WHAT TO PRODUCE
Which lines of the entries below contain the string "format"? Copy each one.

SOURCE RECORDS
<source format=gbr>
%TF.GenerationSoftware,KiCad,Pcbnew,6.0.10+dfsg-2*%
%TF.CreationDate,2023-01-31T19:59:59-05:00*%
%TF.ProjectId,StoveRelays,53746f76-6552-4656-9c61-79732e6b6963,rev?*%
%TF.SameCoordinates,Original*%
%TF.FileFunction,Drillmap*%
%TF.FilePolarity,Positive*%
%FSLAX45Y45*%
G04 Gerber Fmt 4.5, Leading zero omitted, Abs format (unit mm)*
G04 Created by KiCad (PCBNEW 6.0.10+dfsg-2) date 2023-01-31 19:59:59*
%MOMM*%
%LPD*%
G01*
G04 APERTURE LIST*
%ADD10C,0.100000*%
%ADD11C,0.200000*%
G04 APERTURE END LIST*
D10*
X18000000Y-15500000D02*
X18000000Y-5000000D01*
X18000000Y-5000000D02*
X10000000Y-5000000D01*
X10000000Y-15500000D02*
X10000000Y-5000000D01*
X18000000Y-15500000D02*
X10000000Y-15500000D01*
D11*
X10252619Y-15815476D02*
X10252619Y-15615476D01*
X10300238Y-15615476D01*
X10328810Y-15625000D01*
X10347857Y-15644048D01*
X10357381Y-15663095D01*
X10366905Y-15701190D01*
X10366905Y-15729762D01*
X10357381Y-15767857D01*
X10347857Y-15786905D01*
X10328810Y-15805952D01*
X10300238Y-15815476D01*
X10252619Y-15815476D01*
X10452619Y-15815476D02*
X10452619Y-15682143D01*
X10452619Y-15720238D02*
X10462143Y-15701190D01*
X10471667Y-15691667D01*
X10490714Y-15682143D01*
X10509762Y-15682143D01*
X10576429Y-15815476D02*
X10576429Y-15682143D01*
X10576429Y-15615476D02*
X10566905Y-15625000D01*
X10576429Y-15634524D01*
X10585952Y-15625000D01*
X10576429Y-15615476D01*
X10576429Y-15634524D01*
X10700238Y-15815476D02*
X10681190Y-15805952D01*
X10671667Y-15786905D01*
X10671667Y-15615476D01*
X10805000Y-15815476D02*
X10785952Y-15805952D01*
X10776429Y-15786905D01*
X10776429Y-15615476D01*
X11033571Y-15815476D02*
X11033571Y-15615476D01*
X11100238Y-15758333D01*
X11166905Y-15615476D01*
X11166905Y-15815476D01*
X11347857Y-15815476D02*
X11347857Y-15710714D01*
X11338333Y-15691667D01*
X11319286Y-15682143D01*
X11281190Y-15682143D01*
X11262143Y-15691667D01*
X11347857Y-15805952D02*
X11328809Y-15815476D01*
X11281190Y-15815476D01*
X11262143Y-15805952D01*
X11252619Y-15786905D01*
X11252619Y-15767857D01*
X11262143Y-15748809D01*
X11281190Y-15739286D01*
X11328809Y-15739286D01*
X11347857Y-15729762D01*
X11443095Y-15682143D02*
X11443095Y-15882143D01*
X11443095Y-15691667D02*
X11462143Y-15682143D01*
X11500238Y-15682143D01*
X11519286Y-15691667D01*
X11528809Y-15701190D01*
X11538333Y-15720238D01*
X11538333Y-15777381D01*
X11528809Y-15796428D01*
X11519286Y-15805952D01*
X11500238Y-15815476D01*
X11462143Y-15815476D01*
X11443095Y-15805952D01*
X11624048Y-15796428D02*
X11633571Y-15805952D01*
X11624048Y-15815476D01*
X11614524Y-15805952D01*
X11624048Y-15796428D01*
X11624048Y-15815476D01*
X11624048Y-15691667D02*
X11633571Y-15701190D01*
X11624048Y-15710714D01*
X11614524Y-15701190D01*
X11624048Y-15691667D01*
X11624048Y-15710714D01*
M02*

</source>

--

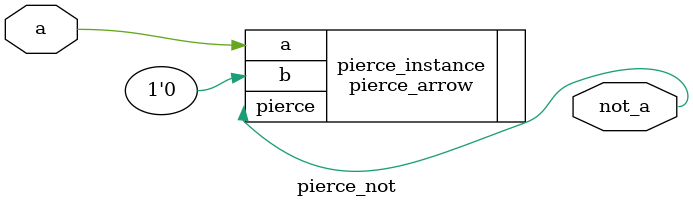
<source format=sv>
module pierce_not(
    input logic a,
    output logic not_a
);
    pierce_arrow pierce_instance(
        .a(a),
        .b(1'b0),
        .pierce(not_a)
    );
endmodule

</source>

==

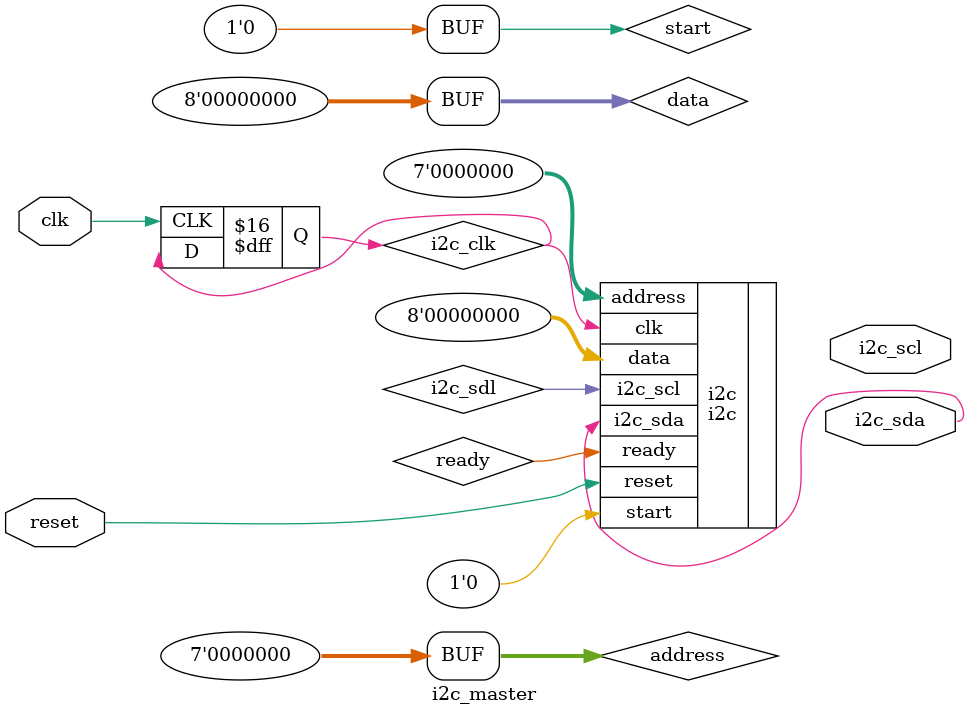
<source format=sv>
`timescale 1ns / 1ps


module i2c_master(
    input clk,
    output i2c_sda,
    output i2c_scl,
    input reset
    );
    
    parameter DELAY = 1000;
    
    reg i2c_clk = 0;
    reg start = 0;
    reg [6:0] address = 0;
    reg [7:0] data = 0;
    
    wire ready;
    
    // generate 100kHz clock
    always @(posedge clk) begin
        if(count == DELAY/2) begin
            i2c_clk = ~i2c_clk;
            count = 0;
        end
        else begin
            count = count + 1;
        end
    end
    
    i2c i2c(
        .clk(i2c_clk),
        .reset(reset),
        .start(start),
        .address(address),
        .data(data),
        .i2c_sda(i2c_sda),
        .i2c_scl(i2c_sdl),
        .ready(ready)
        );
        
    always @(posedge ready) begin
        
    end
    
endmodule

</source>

FINAL ANSWER
<source format=gbr>
G04 Gerber Fmt 4.5, Leading zero omitted, Abs format (unit mm)*
<source format=sv>
<source format=sv>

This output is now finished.